WHAT YOU SHOULD DO - Each line from the one that holds "hfov_deg: 61.7" to the end of the records is to be retyped exactly. Pictures are not part of the copy.

+++ EXTRACTED MATERIAL

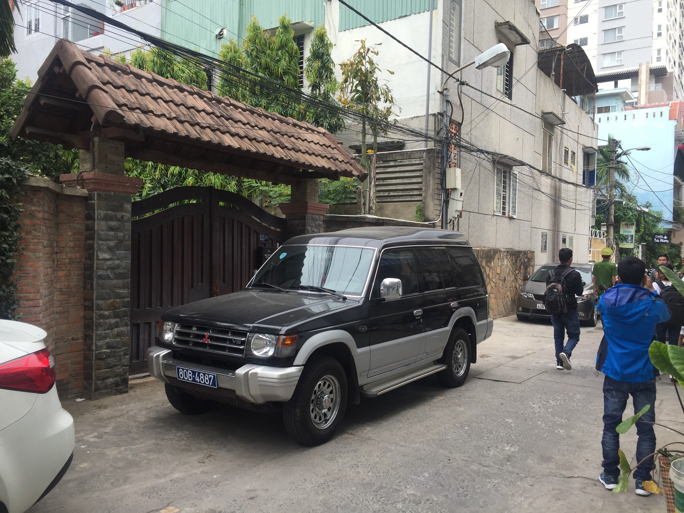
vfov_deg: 48.2
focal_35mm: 29
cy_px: 256
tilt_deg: +1.1
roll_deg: -1.6
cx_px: 342
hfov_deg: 61.7
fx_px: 573
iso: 32
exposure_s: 1/439
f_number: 2.2
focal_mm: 4.15
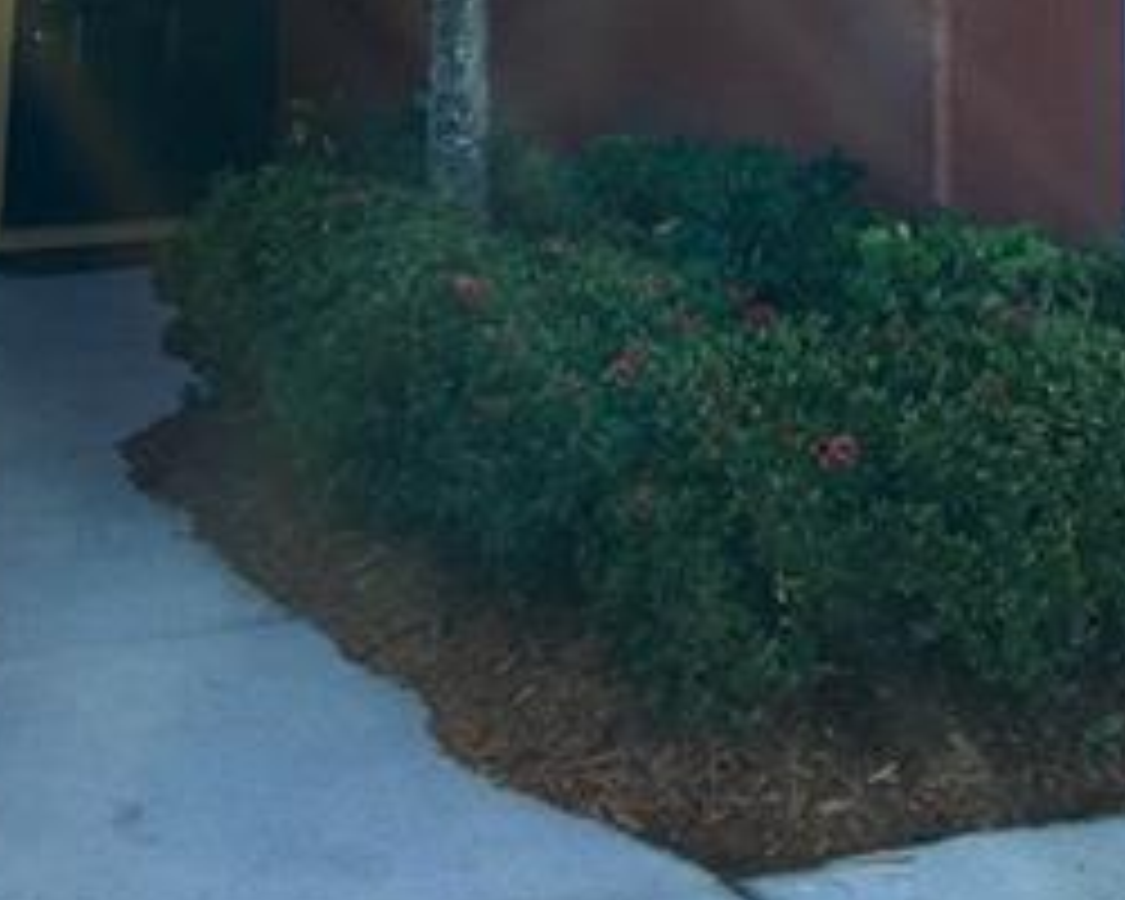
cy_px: -513
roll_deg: +0.8
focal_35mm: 87
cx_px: 940
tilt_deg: +8.8
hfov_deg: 21.6
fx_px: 2897
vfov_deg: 16.0
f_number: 2.2
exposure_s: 1/425
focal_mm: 4.15
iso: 25
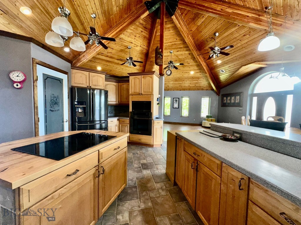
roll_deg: -1.4
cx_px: 150
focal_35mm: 14
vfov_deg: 85.7
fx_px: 122
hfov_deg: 102.1
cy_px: 112
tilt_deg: -3.2
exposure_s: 1/100
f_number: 2.2
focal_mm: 2.22
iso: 80
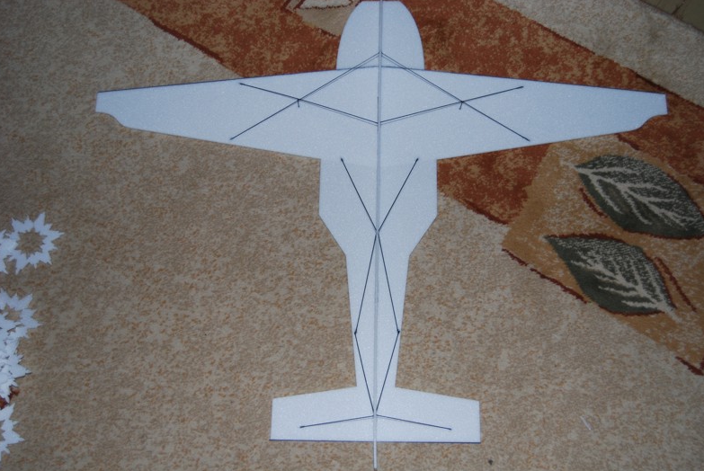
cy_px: 239
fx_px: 901
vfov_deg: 29.3
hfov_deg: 42.7
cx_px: 355
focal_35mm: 46
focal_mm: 30
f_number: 4.2
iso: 200
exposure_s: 1/60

++++++

YOUR SOLUTION -
hfov_deg: 61.7
fx_px: 573
iso: 32
exposure_s: 1/439
f_number: 2.2
focal_mm: 4.15
cy_px: -513
roll_deg: +0.8
focal_35mm: 87
cx_px: 940
tilt_deg: +8.8
hfov_deg: 21.6
fx_px: 2897
vfov_deg: 16.0
f_number: 2.2
exposure_s: 1/425
focal_mm: 4.15
iso: 25
roll_deg: -1.4
cx_px: 150
focal_35mm: 14
vfov_deg: 85.7
fx_px: 122
hfov_deg: 102.1
cy_px: 112
tilt_deg: -3.2
exposure_s: 1/100
f_number: 2.2
focal_mm: 2.22
iso: 80
cy_px: 239
fx_px: 901
vfov_deg: 29.3
hfov_deg: 42.7
cx_px: 355
focal_35mm: 46
focal_mm: 30
f_number: 4.2
iso: 200
exposure_s: 1/60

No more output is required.